Colorado lawmaker pushes for U.S. Treasury to investigate 'pink tariffs'
Colorado U.S. Representative Brittany Pettersen is co-sponsoring a bill in the U.S. House which would require the U.S. Treasury Department to study “pink tariffs,” which she argues increases the cost of products for women.
“There’s been a lot in the news about tariffs, but did you know women are paying more than men in so-called ‘pink tariffs’ on women’s products,” Petterson queried on social media. “These costs can add up for women and families.
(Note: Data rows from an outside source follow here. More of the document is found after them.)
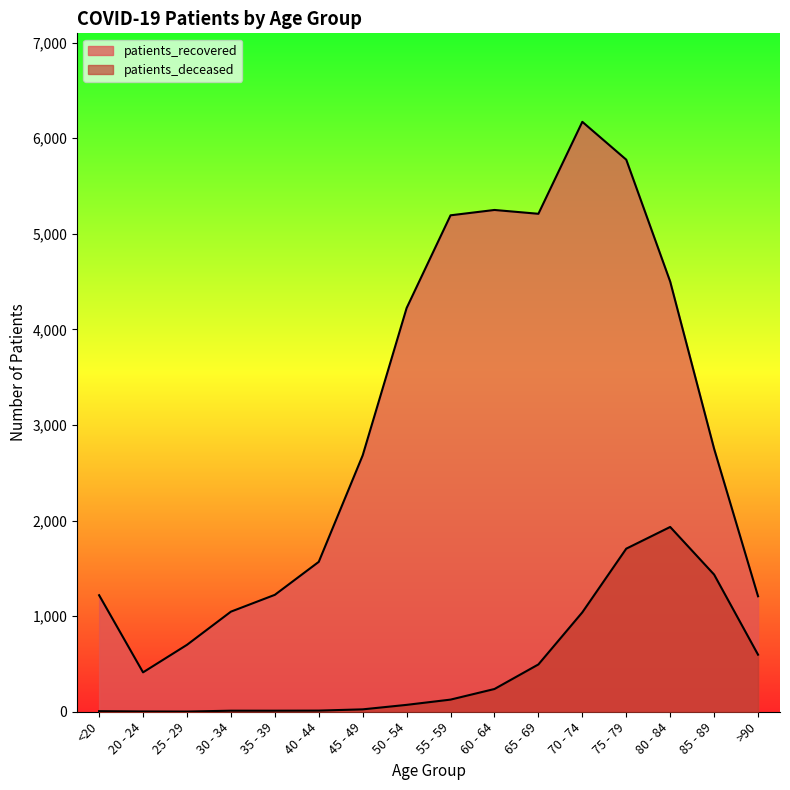

How many values in the patients_recovered series exceed 2751?

7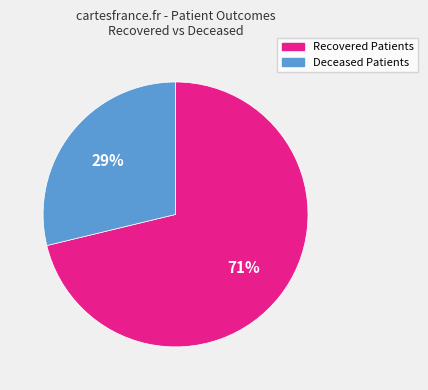

What is the smallest slice in the pie chart?

Deceased Patients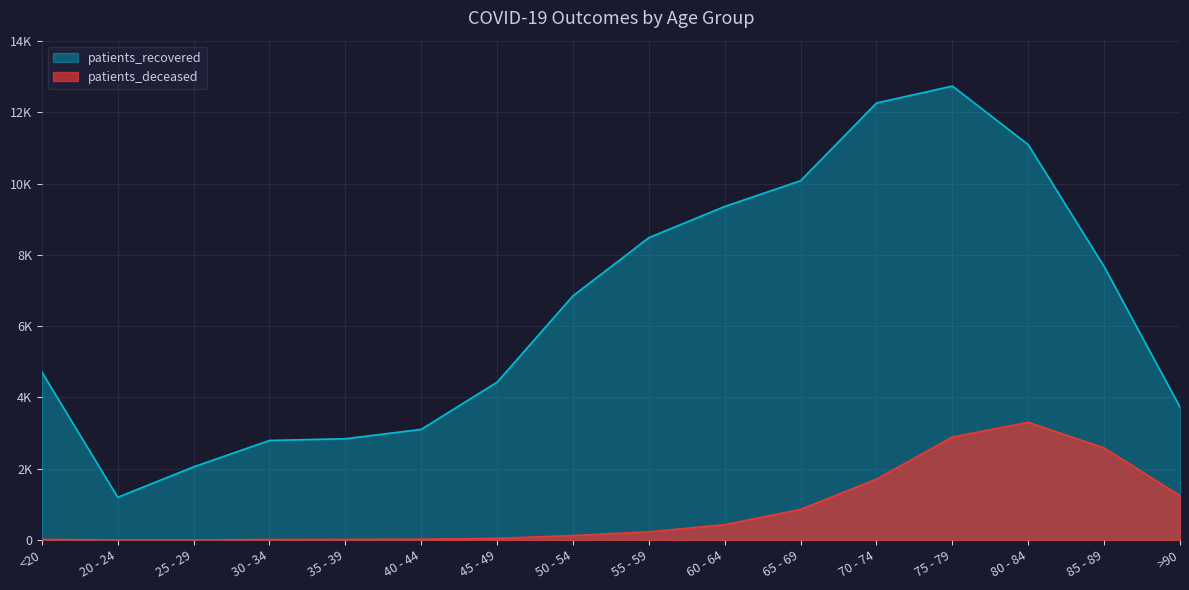

Reading right to left, what are all the values shown in this chart?

patients_deceased: >90=1247	85 - 89=2585	80 - 84=3304	75 - 79=2893	70 - 74=1709	65 - 69=862	60 - 64=431	55 - 59=232	50 - 54=128	45 - 49=49	40 - 44=24	35 - 39=18	30 - 34=17	25 - 29=3	20 - 24=4	<20=19
patients_recovered: >90=3730	85 - 89=7671	80 - 84=11089	75 - 79=12733	70 - 74=12258	65 - 69=10079	60 - 64=9356	55 - 59=8481	50 - 54=6850	45 - 49=4428	40 - 44=3105	35 - 39=2842	30 - 34=2794	25 - 29=2053	20 - 24=1200	<20=4713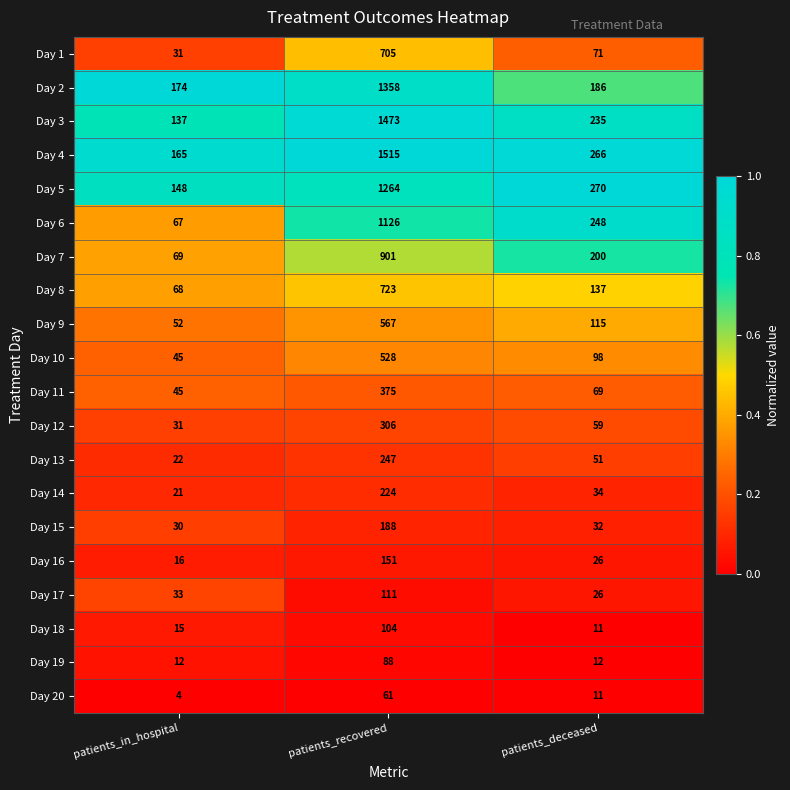

The value of Day 3 at patients_in_hospital is 137. True or false?

True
My bipartisan bill ... would work to address these higher taxes.”
Advocates for the legislation say that women are disproportionately affected by tariffs at a higher rate than men.
The bill specifically points to “tariffs that are higher on clothing classifiable as women’s clothing as compared to men’s clothing.”
Petterson co-sponsored the legislation with six other Democrat members of the U.S. House, with U.S. Representative Lizzie Fletcher, D-TX, first introducing the bill in April 2024. Since then, it has been stalled in committee.
Yet, there has been another push for the bill to move forward since Vogue Business published a pieceDecember 5 calling the tariffs “outrageous.”
Fletcher said that it is time to “get to the bottom of gender bias in these products.”
“American women pay, on average, 3 percent more in tariffs on their clothing than men,” she posted on social media. “And although the U.S. tariff system isn’t something most of us are thinking about when we're shopping, this is a cost of being a woman that we should address.”
Some have even argued that pink tariffs “burden women’s employment,” by disproportionately affecting sectors which women are more likely to work in.
Organizations like the Democratic Women’s Caucus and the Progressive Policy Institute were quick to support the legislation.
“These ‘pink tariffs’ will be exacerbated if Trump’s tariffs are enacted,” the DWC said. “DWC is proud to endorse . . . Pink Tariffs Study Act which would require more research about this inequity.”
The legislation would also require the general study of how tariffs might fall “unequally among certain categories of consumers or households.”
Advocates for the bill point to the similarity between pink tariffs and “pink taxes,” which is the argument that women in general pay more for the same products and services than men.
While little research has been done of the legitimacy of pink tariffs, many have argued that pink taxes are a “myth.”
“In an apples-to-apples comparison of women’s and men’s products with similar ingredients, however, we do not find evidence of a systematic price premium for women’s goods: price differences are small, and the women’s variant is less expensive in three out of five categories,” economists said in a study, which concluded that the efficacy of legislation addressing pink taxes should questioned.
In short, experts have argued that the products sold to men and women are different and, if they weren’t, then a pink tax would prove “unprofitable,” as the market would not sustain “meaningfully different prices for men’s and women’s products that consumers truly perceive as substantially similar.”